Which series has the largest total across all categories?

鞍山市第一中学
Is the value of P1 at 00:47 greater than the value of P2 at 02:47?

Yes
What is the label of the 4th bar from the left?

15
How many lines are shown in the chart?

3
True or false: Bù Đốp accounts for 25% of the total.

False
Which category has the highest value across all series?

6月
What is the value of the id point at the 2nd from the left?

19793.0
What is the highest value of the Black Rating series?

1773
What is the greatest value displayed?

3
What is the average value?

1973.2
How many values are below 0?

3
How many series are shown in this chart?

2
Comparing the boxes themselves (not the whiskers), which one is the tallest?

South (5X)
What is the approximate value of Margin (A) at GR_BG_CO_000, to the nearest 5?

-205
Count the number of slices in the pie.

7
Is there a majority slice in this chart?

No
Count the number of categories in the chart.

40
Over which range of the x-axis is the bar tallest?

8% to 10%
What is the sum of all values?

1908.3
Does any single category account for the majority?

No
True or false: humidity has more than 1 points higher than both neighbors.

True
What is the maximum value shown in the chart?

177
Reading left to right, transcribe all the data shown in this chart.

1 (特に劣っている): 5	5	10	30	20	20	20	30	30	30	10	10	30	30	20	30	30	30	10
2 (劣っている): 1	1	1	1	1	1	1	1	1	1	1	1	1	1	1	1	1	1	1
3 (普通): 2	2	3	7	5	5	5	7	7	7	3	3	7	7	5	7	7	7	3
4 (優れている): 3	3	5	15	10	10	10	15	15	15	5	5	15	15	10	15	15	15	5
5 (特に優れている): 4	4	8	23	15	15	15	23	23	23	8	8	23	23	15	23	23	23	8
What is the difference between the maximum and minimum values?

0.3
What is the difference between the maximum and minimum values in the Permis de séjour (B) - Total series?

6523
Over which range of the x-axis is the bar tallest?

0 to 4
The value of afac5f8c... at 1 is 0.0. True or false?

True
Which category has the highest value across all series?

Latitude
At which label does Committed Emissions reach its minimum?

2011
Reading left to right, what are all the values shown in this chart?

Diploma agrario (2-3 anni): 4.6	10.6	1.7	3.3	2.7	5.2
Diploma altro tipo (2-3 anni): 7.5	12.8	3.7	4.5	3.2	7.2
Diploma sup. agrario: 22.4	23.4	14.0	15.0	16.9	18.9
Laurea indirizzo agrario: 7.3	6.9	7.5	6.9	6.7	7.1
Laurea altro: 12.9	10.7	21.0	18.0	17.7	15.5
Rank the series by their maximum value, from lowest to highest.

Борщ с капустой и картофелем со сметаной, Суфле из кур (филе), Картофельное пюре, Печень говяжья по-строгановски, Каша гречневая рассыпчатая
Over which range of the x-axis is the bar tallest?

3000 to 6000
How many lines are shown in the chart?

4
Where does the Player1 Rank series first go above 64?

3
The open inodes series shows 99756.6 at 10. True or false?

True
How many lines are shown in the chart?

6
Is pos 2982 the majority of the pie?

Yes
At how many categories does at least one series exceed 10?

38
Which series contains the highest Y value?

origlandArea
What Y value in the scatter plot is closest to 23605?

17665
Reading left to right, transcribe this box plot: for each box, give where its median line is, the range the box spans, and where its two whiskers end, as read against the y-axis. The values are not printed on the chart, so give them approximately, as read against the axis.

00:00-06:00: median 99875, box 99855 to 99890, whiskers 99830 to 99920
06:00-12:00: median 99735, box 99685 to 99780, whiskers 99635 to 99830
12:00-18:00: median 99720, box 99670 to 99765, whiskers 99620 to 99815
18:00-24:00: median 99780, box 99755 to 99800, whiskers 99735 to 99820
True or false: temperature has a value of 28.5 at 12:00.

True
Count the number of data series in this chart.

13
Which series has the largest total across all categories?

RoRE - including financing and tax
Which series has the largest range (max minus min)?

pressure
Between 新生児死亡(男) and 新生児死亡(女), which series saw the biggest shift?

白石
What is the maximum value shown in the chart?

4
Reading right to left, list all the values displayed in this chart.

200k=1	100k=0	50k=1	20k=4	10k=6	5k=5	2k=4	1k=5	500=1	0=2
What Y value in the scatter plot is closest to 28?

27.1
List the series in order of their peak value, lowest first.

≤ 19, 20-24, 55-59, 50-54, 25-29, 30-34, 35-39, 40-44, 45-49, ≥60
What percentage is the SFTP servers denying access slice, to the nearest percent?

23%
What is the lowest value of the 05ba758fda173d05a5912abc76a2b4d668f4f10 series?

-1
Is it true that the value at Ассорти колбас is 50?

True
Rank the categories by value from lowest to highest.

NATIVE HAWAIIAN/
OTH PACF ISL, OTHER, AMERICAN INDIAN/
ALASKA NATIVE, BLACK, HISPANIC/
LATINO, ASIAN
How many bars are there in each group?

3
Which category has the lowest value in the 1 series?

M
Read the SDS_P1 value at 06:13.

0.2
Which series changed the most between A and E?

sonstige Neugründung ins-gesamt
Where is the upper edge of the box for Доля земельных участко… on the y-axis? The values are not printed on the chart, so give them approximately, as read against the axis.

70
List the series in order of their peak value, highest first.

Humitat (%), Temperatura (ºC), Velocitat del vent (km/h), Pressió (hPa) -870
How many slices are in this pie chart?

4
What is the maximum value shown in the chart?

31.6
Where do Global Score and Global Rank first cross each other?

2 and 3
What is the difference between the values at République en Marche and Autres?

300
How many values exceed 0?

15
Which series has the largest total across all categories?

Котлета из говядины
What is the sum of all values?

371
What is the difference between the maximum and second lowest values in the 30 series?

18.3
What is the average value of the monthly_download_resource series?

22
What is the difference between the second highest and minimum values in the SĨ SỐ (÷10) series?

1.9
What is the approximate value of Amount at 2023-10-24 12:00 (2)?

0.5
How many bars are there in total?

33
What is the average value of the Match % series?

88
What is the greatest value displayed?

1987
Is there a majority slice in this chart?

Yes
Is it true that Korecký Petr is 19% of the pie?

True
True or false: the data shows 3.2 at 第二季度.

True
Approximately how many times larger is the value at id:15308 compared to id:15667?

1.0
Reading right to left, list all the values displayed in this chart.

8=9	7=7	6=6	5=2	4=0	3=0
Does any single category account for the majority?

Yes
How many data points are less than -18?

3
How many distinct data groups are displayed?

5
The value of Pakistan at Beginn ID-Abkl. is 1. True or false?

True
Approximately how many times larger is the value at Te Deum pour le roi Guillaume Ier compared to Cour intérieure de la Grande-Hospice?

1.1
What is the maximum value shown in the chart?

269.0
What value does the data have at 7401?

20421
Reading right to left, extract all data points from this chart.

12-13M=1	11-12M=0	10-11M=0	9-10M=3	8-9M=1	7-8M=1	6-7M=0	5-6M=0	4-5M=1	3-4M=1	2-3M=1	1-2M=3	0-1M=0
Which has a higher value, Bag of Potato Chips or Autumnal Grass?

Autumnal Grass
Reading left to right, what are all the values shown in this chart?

◆ ◆ ◆ ◆

Reproduce the material above in full, substituting "graph" for every occurrence of "chart" and leaving all other text unchanged.

Which series has the largest total across all categories?

鞍山市第一中学
Is the value of P1 at 00:47 greater than the value of P2 at 02:47?

Yes
What is the label of the 4th bar from the left?

15
How many lines are shown in the graph?

3
True or false: Bù Đốp accounts for 25% of the total.

False
Which category has the highest value across all series?

6月
What is the value of the id point at the 2nd from the left?

19793.0
What is the highest value of the Black Rating series?

1773
What is the greatest value displayed?

3
What is the average value?

1973.2
How many values are below 0?

3
How many series are shown in this graph?

2
Comparing the boxes themselves (not the whiskers), which one is the tallest?

South (5X)
What is the approximate value of Margin (A) at GR_BG_CO_000, to the nearest 5?

-205
Count the number of slices in the pie.

7
Is there a majority slice in this graph?

No
Count the number of categories in the graph.

40
Over which range of the x-axis is the bar tallest?

8% to 10%
What is the sum of all values?

1908.3
Does any single category account for the majority?

No
True or false: humidity has more than 1 points higher than both neighbors.

True
What is the maximum value shown in the graph?

177
Reading left to right, transcribe all the data shown in this graph.

1 (特に劣っている): 5	5	10	30	20	20	20	30	30	30	10	10	30	30	20	30	30	30	10
2 (劣っている): 1	1	1	1	1	1	1	1	1	1	1	1	1	1	1	1	1	1	1
3 (普通): 2	2	3	7	5	5	5	7	7	7	3	3	7	7	5	7	7	7	3
4 (優れている): 3	3	5	15	10	10	10	15	15	15	5	5	15	15	10	15	15	15	5
5 (特に優れている): 4	4	8	23	15	15	15	23	23	23	8	8	23	23	15	23	23	23	8
What is the difference between the maximum and minimum values?

0.3
What is the difference between the maximum and minimum values in the Permis de séjour (B) - Total series?

6523
Over which range of the x-axis is the bar tallest?

0 to 4
The value of afac5f8c... at 1 is 0.0. True or false?

True
Which category has the highest value across all series?

Latitude
At which label does Committed Emissions reach its minimum?

2011
Reading left to right, what are all the values shown in this graph?

Diploma agrario (2-3 anni): 4.6	10.6	1.7	3.3	2.7	5.2
Diploma altro tipo (2-3 anni): 7.5	12.8	3.7	4.5	3.2	7.2
Diploma sup. agrario: 22.4	23.4	14.0	15.0	16.9	18.9
Laurea indirizzo agrario: 7.3	6.9	7.5	6.9	6.7	7.1
Laurea altro: 12.9	10.7	21.0	18.0	17.7	15.5
Rank the series by their maximum value, from lowest to highest.

Борщ с капустой и картофелем со сметаной, Суфле из кур (филе), Картофельное пюре, Печень говяжья по-строгановски, Каша гречневая рассыпчатая
Over which range of the x-axis is the bar tallest?

3000 to 6000
How many lines are shown in the graph?

4
Where does the Player1 Rank series first go above 64?

3
The open inodes series shows 99756.6 at 10. True or false?

True
How many lines are shown in the graph?

6
Is pos 2982 the majority of the pie?

Yes
At how many categories does at least one series exceed 10?

38
Which series contains the highest Y value?

origlandArea
What Y value in the scatter plot is closest to 23605?

17665
Reading left to right, transcribe this box plot: for each box, give where its median line is, the range the box spans, and where its two whiskers end, as read against the y-axis. The values are not printed on the graph, so give them approximately, as read against the axis.

00:00-06:00: median 99875, box 99855 to 99890, whiskers 99830 to 99920
06:00-12:00: median 99735, box 99685 to 99780, whiskers 99635 to 99830
12:00-18:00: median 99720, box 99670 to 99765, whiskers 99620 to 99815
18:00-24:00: median 99780, box 99755 to 99800, whiskers 99735 to 99820
True or false: temperature has a value of 28.5 at 12:00.

True
Count the number of data series in this graph.

13
Which series has the largest total across all categories?

RoRE - including financing and tax
Which series has the largest range (max minus min)?

pressure
Between 新生児死亡(男) and 新生児死亡(女), which series saw the biggest shift?

白石
What is the maximum value shown in the graph?

4
Reading right to left, list all the values displayed in this graph.

200k=1	100k=0	50k=1	20k=4	10k=6	5k=5	2k=4	1k=5	500=1	0=2
What Y value in the scatter plot is closest to 28?

27.1
List the series in order of their peak value, lowest first.

≤ 19, 20-24, 55-59, 50-54, 25-29, 30-34, 35-39, 40-44, 45-49, ≥60
What percentage is the SFTP servers denying access slice, to the nearest percent?

23%
What is the lowest value of the 05ba758fda173d05a5912abc76a2b4d668f4f10 series?

-1
Is it true that the value at Ассорти колбас is 50?

True
Rank the categories by value from lowest to highest.

NATIVE HAWAIIAN/
OTH PACF ISL, OTHER, AMERICAN INDIAN/
ALASKA NATIVE, BLACK, HISPANIC/
LATINO, ASIAN
How many bars are there in each group?

3
Which category has the lowest value in the 1 series?

M
Read the SDS_P1 value at 06:13.

0.2
Which series changed the most between A and E?

sonstige Neugründung ins-gesamt
Where is the upper edge of the box for Доля земельных участко… on the y-axis? The values are not printed on the graph, so give them approximately, as read against the axis.

70
List the series in order of their peak value, highest first.

Humitat (%), Temperatura (ºC), Velocitat del vent (km/h), Pressió (hPa) -870
How many slices are in this pie graph?

4
What is the maximum value shown in the graph?

31.6
Where do Global Score and Global Rank first cross each other?

2 and 3
What is the difference between the values at République en Marche and Autres?

300
How many values exceed 0?

15
Which series has the largest total across all categories?

Котлета из говядины
What is the sum of all values?

371
What is the difference between the maximum and second lowest values in the 30 series?

18.3
What is the average value of the monthly_download_resource series?

22
What is the difference between the second highest and minimum values in the SĨ SỐ (÷10) series?

1.9
What is the approximate value of Amount at 2023-10-24 12:00 (2)?

0.5
How many bars are there in total?

33
What is the average value of the Match % series?

88
What is the greatest value displayed?

1987
Is there a majority slice in this graph?

Yes
Is it true that Korecký Petr is 19% of the pie?

True
True or false: the data shows 3.2 at 第二季度.

True
Approximately how many times larger is the value at id:15308 compared to id:15667?

1.0
Reading right to left, list all the values displayed in this graph.

8=9	7=7	6=6	5=2	4=0	3=0
Does any single category account for the majority?

Yes
How many data points are less than -18?

3
How many distinct data groups are displayed?

5
The value of Pakistan at Beginn ID-Abkl. is 1. True or false?

True
Approximately how many times larger is the value at Te Deum pour le roi Guillaume Ier compared to Cour intérieure de la Grande-Hospice?

1.1
What is the maximum value shown in the graph?

269.0
What value does the data have at 7401?

20421
Reading right to left, extract all data points from this graph.

12-13M=1	11-12M=0	10-11M=0	9-10M=3	8-9M=1	7-8M=1	6-7M=0	5-6M=0	4-5M=1	3-4M=1	2-3M=1	1-2M=3	0-1M=0
Which has a higher value, Bag of Potato Chips or Autumnal Grass?

Autumnal Grass
Reading left to right, what are all the values shown in this graph?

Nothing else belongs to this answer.